##### TASK INPUTS #####
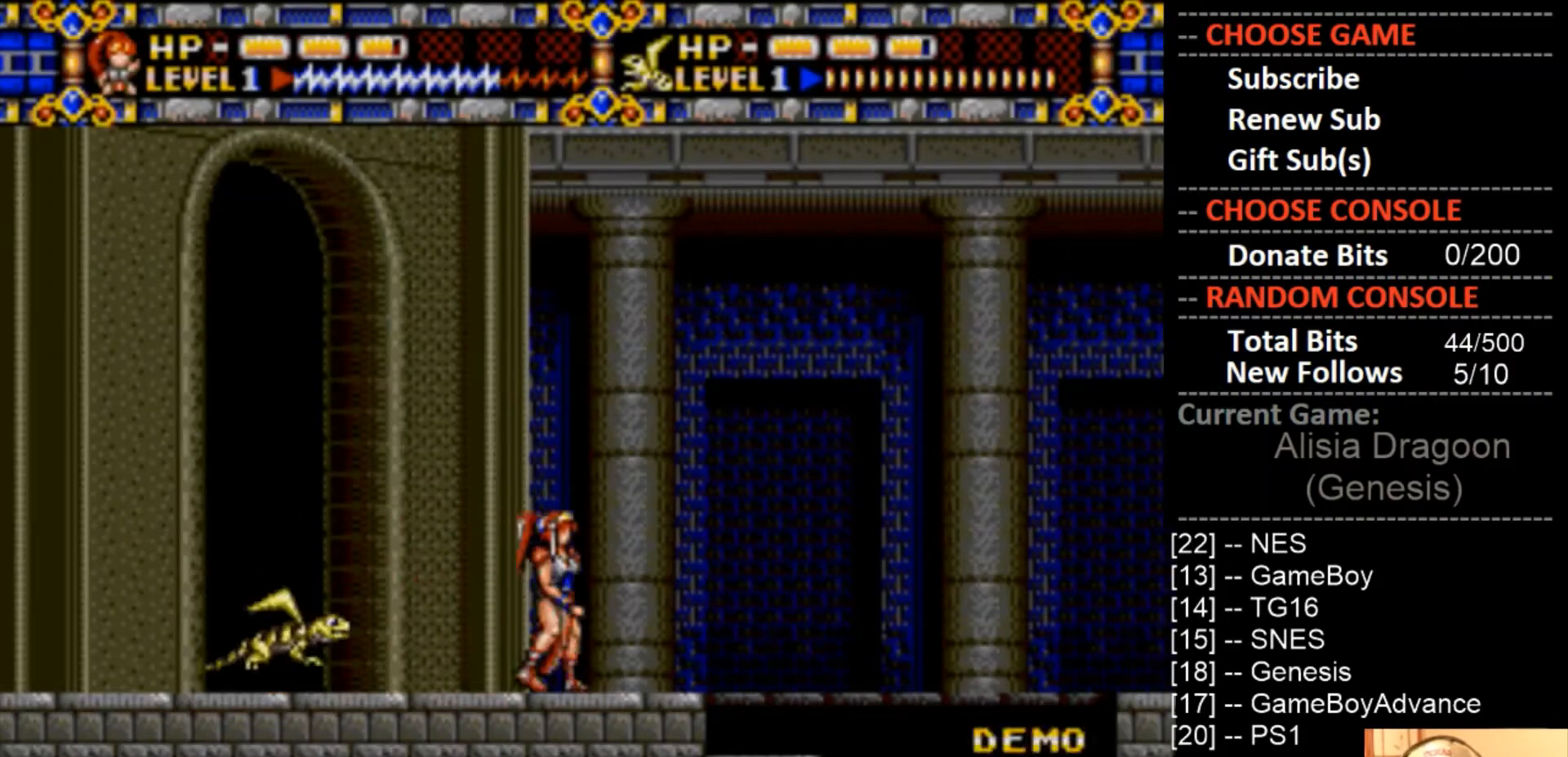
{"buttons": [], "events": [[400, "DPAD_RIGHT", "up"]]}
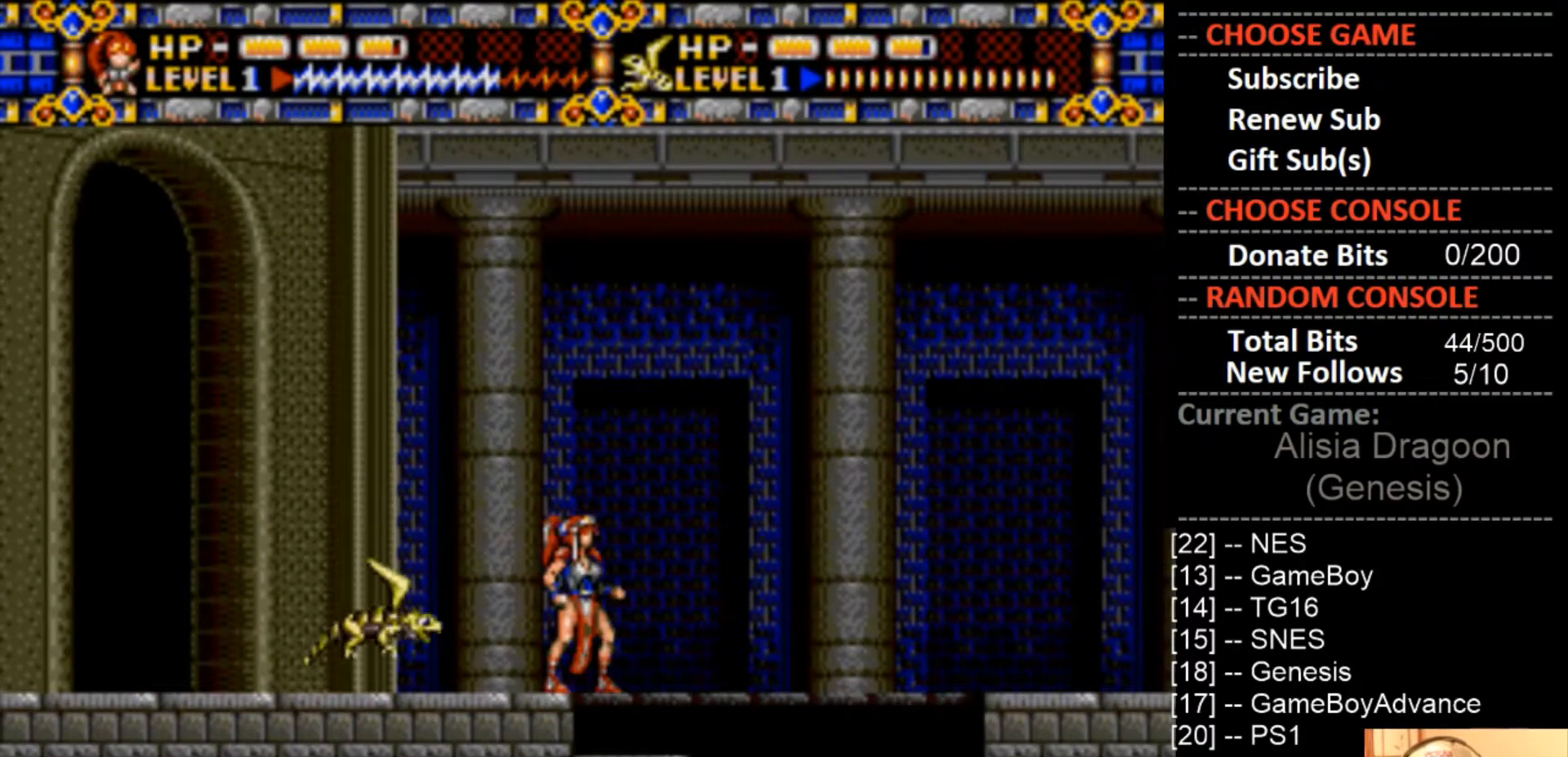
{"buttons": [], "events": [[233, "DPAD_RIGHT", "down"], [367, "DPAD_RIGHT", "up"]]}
#####
##### TASK INPUTS #####
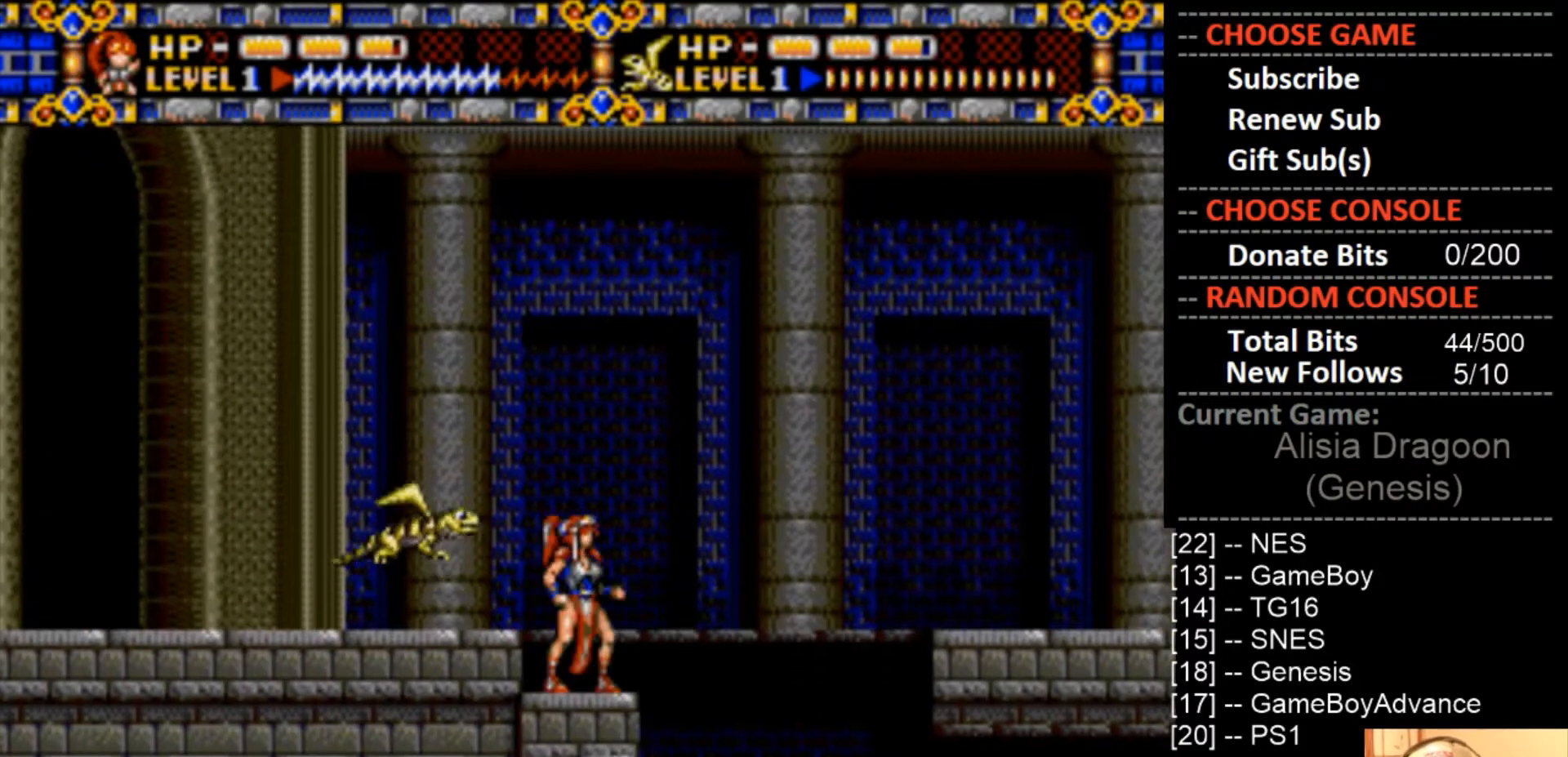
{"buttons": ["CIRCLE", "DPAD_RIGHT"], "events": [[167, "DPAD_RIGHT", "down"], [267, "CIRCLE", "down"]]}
#####
ASSIGNED TASK
Across all the records, find the lines containing the word "down" and reproduce each one.

ANSWER SECTION
{"buttons": [], "events": [[233, "DPAD_RIGHT", "down"], [367, "DPAD_RIGHT", "up"]]}
{"buttons": ["CIRCLE", "DPAD_RIGHT"], "events": [[167, "DPAD_RIGHT", "down"], [267, "CIRCLE", "down"]]}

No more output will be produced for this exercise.